◆ WHAT IS EXPECTED
Write out every line of the material below without changing a single character.
--- Start ---
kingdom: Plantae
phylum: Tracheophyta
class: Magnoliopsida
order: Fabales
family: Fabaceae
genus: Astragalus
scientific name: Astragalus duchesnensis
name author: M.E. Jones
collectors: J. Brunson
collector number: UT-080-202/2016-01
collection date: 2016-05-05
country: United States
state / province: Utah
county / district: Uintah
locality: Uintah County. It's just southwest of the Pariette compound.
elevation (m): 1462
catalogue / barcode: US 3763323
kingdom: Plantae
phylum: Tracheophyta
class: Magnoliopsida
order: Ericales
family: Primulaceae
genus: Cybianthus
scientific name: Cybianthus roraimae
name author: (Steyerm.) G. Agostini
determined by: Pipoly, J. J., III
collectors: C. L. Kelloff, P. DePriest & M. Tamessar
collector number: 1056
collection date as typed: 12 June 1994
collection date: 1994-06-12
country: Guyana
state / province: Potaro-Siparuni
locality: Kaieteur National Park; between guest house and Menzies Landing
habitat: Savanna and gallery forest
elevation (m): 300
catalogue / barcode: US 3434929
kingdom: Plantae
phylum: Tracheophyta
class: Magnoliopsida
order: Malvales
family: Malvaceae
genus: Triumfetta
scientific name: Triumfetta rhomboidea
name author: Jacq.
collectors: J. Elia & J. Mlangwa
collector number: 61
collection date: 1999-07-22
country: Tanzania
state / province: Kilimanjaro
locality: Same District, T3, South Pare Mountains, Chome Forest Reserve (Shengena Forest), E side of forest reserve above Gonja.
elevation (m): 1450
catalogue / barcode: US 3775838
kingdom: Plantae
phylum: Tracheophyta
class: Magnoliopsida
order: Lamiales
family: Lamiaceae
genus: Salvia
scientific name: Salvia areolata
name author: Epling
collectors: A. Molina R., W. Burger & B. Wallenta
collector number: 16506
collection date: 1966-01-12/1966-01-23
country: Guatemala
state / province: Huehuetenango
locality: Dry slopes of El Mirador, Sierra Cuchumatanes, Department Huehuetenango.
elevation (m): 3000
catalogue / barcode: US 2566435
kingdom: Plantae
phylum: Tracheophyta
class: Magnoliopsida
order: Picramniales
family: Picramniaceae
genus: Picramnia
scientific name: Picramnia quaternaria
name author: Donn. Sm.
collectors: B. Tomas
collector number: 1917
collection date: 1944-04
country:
--- End ---
◆ CORRECT RESPONSE
kingdom: Plantae
phylum: Tracheophyta
class: Magnoliopsida
order: Fabales
family: Fabaceae
genus: Astragalus
scientific name: Astragalus duchesnensis
name author: M.E. Jones
collectors: J. Brunson
collector number: UT-080-202/2016-01
collection date: 2016-05-05
country: United States
state / province: Utah
county / district: Uintah
locality: Uintah County. It's just southwest of the Pariette compound.
elevation (m): 1462
catalogue / barcode: US 3763323
kingdom: Plantae
phylum: Tracheophyta
class: Magnoliopsida
order: Ericales
family: Primulaceae
genus: Cybianthus
scientific name: Cybianthus roraimae
name author: (Steyerm.) G. Agostini
determined by: Pipoly, J. J., III
collectors: C. L. Kelloff, P. DePriest & M. Tamessar
collector number: 1056
collection date as typed: 12 June 1994
collection date: 1994-06-12
country: Guyana
state / province: Potaro-Siparuni
locality: Kaieteur National Park; between guest house and Menzies Landing
habitat: Savanna and gallery forest
elevation (m): 300
catalogue / barcode: US 3434929
kingdom: Plantae
phylum: Tracheophyta
class: Magnoliopsida
order: Malvales
family: Malvaceae
genus: Triumfetta
scientific name: Triumfetta rhomboidea
name author: Jacq.
collectors: J. Elia & J. Mlangwa
collector number: 61
collection date: 1999-07-22
country: Tanzania
state / province: Kilimanjaro
locality: Same District, T3, South Pare Mountains, Chome Forest Reserve (Shengena Forest), E side of forest reserve above Gonja.
elevation (m): 1450
catalogue / barcode: US 3775838
kingdom: Plantae
phylum: Tracheophyta
class: Magnoliopsida
order: Lamiales
family: Lamiaceae
genus: Salvia
scientific name: Salvia areolata
name author: Epling
collectors: A. Molina R., W. Burger & B. Wallenta
collector number: 16506
collection date: 1966-01-12/1966-01-23
country: Guatemala
state / province: Huehuetenango
locality: Dry slopes of El Mirador, Sierra Cuchumatanes, Department Huehuetenango.
elevation (m): 3000
catalogue / barcode: US 2566435
kingdom: Plantae
phylum: Tracheophyta
class: Magnoliopsida
order: Picramniales
family: Picramniaceae
genus: Picramnia
scientific name: Picramnia quaternaria
name author: Donn. Sm.
collectors: B. Tomas
collector number: 1917
collection date: 1944-04
country:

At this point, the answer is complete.